There are many types of life insurance available today and choosing one can be challenging. It is essential to evaluate the benefits that can be attained from each cover. There are various features and factors to consider when making a decision with regard to this type of insurance. The concept behind it is provision for loved ones even after death and the dynamics of the beneficiary can be used to determine what cover you should have. Fees and charges, flexibility and the time frame should also be factored in. Consider these types of life insurance.
Whole Life Insurance
This is a policy that is active during the whole duration of the insured individual’s life. The premiums are usually paid annually to the insurance and the primary advantage is that the protection given will not decline in value or expire.
Term Life Insurance
This coverage is available for a predefined and limited period and the payments at a fixed rate. The death benefit s paid after the insured person dies during the specified term. There are different forms of this insurance.
Annual Renewable: This is a simple policy that covers a single year and the premiums paid will be based on the likelihood of the individual dying within the year. Renewing can be challenging especially in the case of terminal illnesses.
Level: In this case, there is a predefined period the premium is guaranteed to remain the same as long as the contract set is still active.
Return Premium: This form of insurance allows the insured to get some of the premiums paid in the case that the policy expires while they are still alive.
Universal Life Insurance
This is a policy that offers permanent life insurance and one can also access the tax-deferred cash value of the cover. The advantage attained is the flexibility in the premium payments, the savings as well as the death benefits.
Variable Life Insurance
This is a permanent life insurance form that provides an opportunity for investment in addition to the death benefits. The insured can invest in separate accounts and these are included in the cash component of the policy. The advantages include the investment options, tax deferral and the guaranteed death benefit.

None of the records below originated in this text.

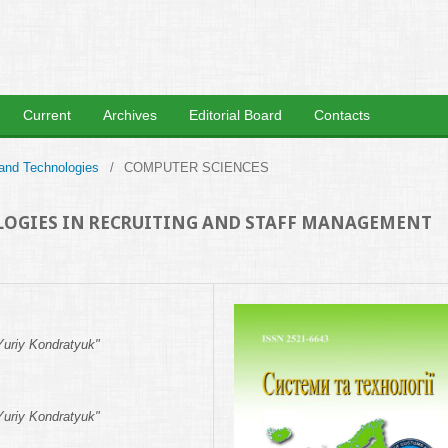
Current
Archives
Editorial Board
Contacts
 and Technologies
/
COMPUTER SCIENCES
OLOGIES IN RECRUITING AND STAFF MANAGEMENT
Yuriy Kondratyuk"
Yuriy Kondratyuk"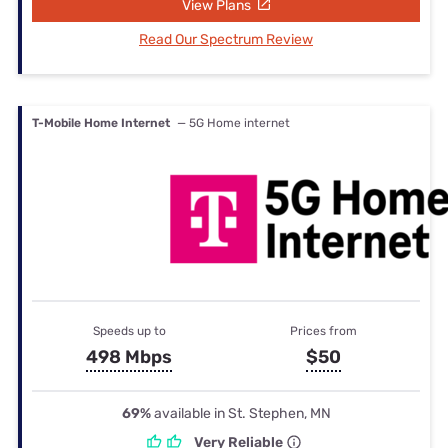
View Plans
Read Our Spectrum Review
T-Mobile Home Internet
— 5G Home internet
Speeds up to
Prices from
498 Mbps
$50
69%
available in St. Stephen, MN
Very Reliable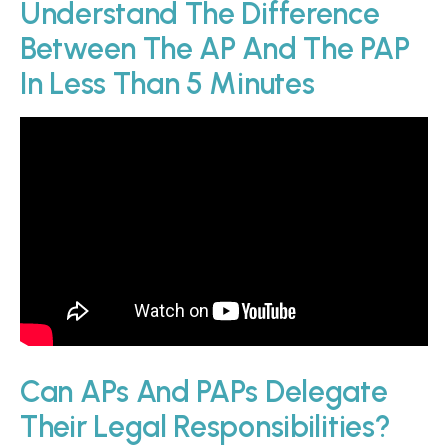
Understand The Difference
Between The AP And The PAP
In Less Than 5 Minutes
Can APs And PAPs Delegate
Their Legal Responsibilities?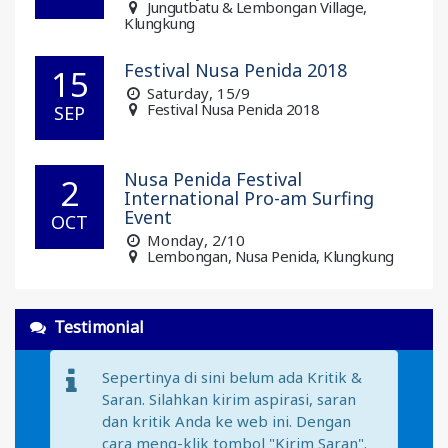
Jungutbatu & Lembongan Village,
Klungkung
Festival Nusa Penida 2018
15
Saturday
, 15/9
Festival Nusa Penida 2018
SEP
Nusa Penida Festival
2
International Pro-am Surfing
Event
OCT
Monday
, 2/10
Lembongan, Nusa Penida, Klungkung
Testimonial
Sepertinya di sini belum ada Kritik &
Saran. Silahkan kirim aspirasi, saran
dan kritik Anda ke web ini. Dengan
cara meng-klik tombol "Kirim Saran".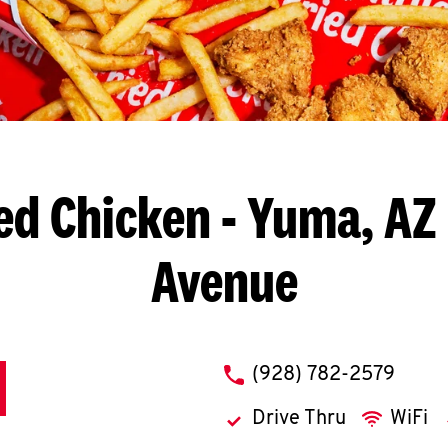
ed Chicken
- Yuma, AZ 
Avenue
phone
(928) 782-2579
Drive Thru
WiFi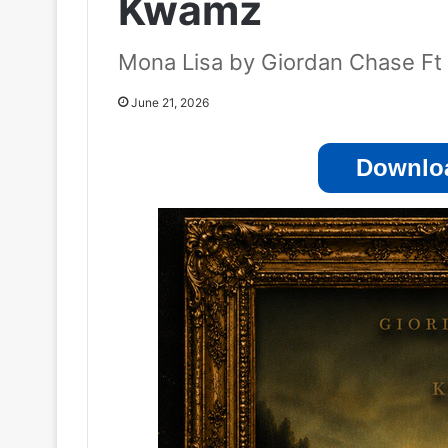
Kwamz
Mona Lisa by Giordan Chase F
June 21, 2026
Downloa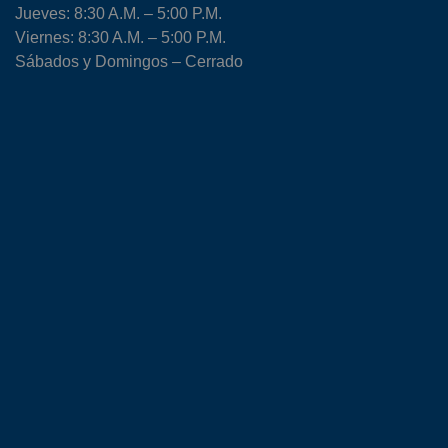
Jueves: 8:30 A.M. – 5:00 P.M.
Viernes: 8:30 A.M. – 5:00 P.M.
Sábados y Domingos – Cerrado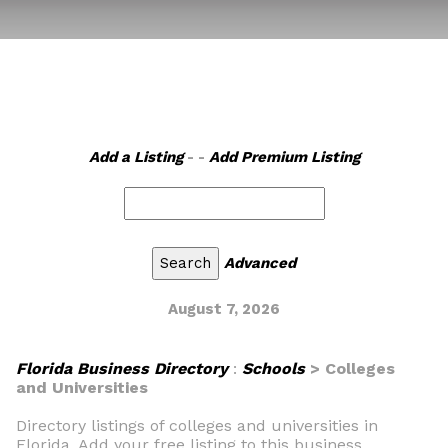
Add a Listing
- -
Add Premium Listing
Advanced
August 7, 2026
Florida Business Directory
:
Schools
> Colleges
and Universities
Directory listings of colleges and universities in
Florida. Add your free listing to this business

This policy has aspects of both the universal and variable life insurance. The variability is in the value accounts in which the insured can invest and the universal aspects allow flexibility in payments of the premium.
This is an insurance that will provide death benefits as well as an opportunity to build up the cash value of the policy. It is referred to as the indexed since the increase of the cash value is based partly on the increase in the market indexes. The insured is usually protected from the decline in the markets through minimum interest rates.
This is a cheaper alternative to individual types of life insurance. It provides cover for two people and the benefits can only be paid after they are both gone. It is beneficial to those who want an affordable policy that results in a larger cumulative sum.
Consider individual aspects of each policy such as guarantee of death benefits, flexibility and cash value to make certain that you have the best cover that suits the needs presented.